### Work instruction
Scan the records for the word "from". Report each line where it occurs.

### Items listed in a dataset
◇ ◇ ◇ ◇ ◇ ◇ ◇

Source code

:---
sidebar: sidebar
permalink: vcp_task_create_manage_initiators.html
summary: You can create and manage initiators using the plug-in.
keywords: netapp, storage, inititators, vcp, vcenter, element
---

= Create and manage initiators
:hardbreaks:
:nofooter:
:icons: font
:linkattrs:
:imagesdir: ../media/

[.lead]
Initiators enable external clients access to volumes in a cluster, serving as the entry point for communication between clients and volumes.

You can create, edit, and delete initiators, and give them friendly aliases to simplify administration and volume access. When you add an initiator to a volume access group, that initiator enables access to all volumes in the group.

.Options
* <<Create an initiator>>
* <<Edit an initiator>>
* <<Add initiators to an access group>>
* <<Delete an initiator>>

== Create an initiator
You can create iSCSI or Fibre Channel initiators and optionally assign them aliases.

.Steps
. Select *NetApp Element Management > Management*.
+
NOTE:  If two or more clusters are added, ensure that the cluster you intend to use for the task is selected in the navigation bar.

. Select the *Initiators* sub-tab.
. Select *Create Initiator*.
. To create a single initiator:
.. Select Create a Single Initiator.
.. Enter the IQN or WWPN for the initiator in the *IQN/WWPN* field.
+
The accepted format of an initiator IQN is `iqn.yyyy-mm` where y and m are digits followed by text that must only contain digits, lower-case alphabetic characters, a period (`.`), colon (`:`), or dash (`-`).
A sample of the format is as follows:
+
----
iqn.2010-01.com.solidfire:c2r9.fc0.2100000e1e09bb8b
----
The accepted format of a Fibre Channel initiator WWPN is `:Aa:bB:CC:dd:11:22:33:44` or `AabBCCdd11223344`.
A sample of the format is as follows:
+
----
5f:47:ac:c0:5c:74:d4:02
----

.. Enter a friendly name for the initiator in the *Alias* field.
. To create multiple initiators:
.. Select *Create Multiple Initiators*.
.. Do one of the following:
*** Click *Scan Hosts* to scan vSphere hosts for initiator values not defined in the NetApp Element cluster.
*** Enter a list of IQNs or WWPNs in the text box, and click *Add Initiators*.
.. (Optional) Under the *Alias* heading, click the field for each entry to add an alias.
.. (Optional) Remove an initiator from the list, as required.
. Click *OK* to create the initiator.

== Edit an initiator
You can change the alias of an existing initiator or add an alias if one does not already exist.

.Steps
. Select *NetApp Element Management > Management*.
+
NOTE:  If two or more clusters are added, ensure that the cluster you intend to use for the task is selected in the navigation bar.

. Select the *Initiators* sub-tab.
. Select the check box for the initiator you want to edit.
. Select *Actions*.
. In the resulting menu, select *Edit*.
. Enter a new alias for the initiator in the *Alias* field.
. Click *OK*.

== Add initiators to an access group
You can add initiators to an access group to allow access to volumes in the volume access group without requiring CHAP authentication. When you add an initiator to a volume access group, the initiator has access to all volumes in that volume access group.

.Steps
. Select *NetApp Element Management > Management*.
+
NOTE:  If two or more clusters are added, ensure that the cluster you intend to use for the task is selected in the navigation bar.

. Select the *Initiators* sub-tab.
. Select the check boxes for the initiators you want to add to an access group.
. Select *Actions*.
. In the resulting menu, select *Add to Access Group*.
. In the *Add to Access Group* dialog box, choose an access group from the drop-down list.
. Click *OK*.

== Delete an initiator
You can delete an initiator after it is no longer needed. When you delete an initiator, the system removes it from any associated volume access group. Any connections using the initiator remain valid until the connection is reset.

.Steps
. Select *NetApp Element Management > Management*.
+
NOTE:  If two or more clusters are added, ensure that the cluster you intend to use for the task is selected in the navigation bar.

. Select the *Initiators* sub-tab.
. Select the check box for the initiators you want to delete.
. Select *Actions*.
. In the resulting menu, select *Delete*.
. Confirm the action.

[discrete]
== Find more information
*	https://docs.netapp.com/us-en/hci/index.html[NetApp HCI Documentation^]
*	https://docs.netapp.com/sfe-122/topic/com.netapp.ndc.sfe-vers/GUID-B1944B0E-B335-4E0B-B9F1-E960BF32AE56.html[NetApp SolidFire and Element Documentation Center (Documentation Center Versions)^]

◇ ◇ ◇ ◇ ◇ ◇ ◇

### The completed task
.. (Optional) Remove an initiator from the list, as required.
. In the *Add to Access Group* dialog box, choose an access group from the drop-down list.
You can delete an initiator after it is no longer needed. When you delete an initiator, the system removes it from any associated volume access group. Any connections using the initiator remain valid until the connection is reset.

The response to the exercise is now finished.